Implementation of route rebuild algorithm
Implementation of route rebuild algorithms in C# is straightforward and almost completely reflects the previously demonstrated pseudo-code (we use LinkedList<T>
to represent dynamic array):
public static IEnumerable<int> RebuildRoute_00(
int[] routes, int sz, int i, int j)
{
var x = new LinkedList<int>();
var z = routes[i * sz + j];
while (z != Constants.NO_EDGE)
{
x.AddFirst(z);
z = routes[i * sz + z];
}
x.AddFirst(i);
x.AddLast(j);
return x;
}
The above algorithm isn’t perfect and definitely can be improved. The simplest improvement we can make is to preallocate an array of sz
size and fill it in reverse order:
public static IEnumerable<int> RebuildRoute_01(
int[] routes, int sz, int i, int j)
{
var x = new int[sz];
var y = sz - 1;
// Fill array from the end
x[y--] = j;
var z = routes[i * sz + j];
while (z != Constants.NO_EDGE)
{
x[y--] = z;
z = routes[i * sz + z];
}
x[y] = i;
// Create an array segment from 'y' to the end of the array
return new ArraySegment<int>(x, y, sz - y);
}
While this “optimisation” reduces the number of allocations to one, it doesn’t necessary makes the algorithm “faster” or “allocates less memory” than previous one. The point here is, if we need to have a route ordered from i
to j
we always will have to “reverse” the data we retrieve from matrix R
and there is no way to escape it.
But if we can present data in reverse order then we can make use of LINQ and avoid any unnecessary allocations:
public static IEnumerable<int> RebuildRoute_Reverse_00(
int[] routes, int sz, int i, int j)
{
yield return j;
var z = routes[i * sz + j];
while (z != Constants.NO_EDGE)
{
yield return z;
z = routes[i * sz + z];
}
yield return i;
}
There can be many more variants of how this code can be “changed” or “improved”. The important moment here is to remember – any “change” has downsides in terms of memory or CPU cycles.

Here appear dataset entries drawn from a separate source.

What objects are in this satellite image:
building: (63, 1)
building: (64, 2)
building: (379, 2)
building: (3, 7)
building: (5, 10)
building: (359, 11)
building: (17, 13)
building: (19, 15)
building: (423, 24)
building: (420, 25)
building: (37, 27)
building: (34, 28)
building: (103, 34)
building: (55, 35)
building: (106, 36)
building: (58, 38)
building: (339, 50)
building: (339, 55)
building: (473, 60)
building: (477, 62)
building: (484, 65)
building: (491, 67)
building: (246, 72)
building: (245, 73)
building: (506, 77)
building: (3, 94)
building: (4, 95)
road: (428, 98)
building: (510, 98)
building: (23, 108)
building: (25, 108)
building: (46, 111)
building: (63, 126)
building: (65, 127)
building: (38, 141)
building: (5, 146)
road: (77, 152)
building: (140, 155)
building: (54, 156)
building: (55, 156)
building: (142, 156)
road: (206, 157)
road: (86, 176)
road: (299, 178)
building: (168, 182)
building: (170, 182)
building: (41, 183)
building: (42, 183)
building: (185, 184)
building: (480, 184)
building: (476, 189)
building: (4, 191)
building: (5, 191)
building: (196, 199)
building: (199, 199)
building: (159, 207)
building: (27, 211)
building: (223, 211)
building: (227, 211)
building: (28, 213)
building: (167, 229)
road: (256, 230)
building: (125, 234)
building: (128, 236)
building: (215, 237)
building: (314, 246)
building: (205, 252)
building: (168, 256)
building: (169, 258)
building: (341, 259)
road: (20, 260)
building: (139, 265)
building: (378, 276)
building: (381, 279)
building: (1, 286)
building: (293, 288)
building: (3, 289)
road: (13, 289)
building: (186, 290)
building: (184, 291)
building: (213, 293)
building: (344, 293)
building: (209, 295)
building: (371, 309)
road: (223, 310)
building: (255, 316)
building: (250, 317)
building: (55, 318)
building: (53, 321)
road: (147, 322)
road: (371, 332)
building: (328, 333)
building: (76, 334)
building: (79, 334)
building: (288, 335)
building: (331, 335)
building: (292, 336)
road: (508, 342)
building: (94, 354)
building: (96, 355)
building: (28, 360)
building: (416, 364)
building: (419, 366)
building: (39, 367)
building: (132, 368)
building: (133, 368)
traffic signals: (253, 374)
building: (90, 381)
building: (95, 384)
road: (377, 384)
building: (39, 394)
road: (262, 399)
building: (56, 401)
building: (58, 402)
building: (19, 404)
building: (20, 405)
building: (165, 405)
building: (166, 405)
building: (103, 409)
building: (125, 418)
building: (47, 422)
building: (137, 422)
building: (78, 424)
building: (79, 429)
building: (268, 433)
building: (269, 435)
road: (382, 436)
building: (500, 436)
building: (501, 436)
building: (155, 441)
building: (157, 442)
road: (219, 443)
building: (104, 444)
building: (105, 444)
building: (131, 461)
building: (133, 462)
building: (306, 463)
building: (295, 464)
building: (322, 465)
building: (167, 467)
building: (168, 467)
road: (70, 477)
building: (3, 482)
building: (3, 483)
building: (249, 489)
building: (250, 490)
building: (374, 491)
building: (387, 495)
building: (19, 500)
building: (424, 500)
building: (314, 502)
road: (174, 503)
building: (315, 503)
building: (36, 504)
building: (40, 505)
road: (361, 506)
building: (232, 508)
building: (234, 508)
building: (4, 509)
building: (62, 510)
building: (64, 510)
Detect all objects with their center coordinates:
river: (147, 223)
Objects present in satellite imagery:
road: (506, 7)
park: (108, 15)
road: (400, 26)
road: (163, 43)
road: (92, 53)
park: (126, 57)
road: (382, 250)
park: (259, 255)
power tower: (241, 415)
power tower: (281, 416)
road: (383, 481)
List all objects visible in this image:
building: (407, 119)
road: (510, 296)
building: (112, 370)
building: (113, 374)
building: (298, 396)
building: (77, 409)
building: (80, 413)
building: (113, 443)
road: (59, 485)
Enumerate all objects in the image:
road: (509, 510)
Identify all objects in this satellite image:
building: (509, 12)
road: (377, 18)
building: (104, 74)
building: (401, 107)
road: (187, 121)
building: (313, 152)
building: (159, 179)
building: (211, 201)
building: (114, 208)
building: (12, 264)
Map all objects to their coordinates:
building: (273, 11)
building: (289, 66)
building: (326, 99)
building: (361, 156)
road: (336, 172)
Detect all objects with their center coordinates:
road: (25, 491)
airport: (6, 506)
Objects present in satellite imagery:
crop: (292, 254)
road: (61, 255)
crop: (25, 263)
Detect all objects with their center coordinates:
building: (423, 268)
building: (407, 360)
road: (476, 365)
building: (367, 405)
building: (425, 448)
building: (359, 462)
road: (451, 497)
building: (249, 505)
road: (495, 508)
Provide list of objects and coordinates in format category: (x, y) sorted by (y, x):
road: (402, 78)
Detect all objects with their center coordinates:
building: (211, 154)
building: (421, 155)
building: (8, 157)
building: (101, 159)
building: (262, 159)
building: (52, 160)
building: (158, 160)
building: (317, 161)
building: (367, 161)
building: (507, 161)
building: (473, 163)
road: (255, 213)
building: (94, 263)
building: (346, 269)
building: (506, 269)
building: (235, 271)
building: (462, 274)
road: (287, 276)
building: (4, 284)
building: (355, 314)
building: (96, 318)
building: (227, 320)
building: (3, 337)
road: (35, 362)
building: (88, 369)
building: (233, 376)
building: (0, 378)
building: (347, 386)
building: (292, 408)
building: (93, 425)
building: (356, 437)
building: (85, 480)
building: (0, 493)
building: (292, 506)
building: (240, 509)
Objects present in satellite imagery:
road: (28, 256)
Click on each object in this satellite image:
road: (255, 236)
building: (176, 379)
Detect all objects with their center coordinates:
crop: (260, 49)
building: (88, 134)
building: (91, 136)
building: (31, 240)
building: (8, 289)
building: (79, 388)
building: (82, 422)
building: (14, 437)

Feel free to experiment! The possibilities are almost limitless!
Conclusion
In this post we had a deep dive into the theory behind Floyd-Warshall algorithm and have extended it with a possibility to memorise shortest paths “routes”. Then we have updated C# implementations (original and vectorised) from the previous post. In the end we have implemented a few versions of the algorithm to rebuild the “routes”.
We have repeated a lot from previous post but at the same time I hope you have found something new and interesting in this one. This isn’t the end of the all-pairs shortest paths problem. This is just a beginning.
I hope you have enjoyed the reading and see you next time!
History
- 2023/04/08 – Updated source code of vectorised algorithm.
Replaced line #31 with two lines (now #31 and #32):
— previousvar rk_vec = Vector.ConditionalSelect(lt_vec, ij_vec, k_vec)
— currentvar ro_vec = new Vector<int>(routes, i * sz + j);
var rk_vec = Vector.ConditionalSelect(lt_vec, ro_vec, k_vec);
—
to address the issue when some of the routes are overwritten by the values from distance vector instead of being just updated with values fromk_vec
.
Replaced line #42 (previously was #41):
— previousroutes[i * sz + j] = distance
— currentroutes[i * sz + j] = k
—
to writek
value instead of distance into the route matrix.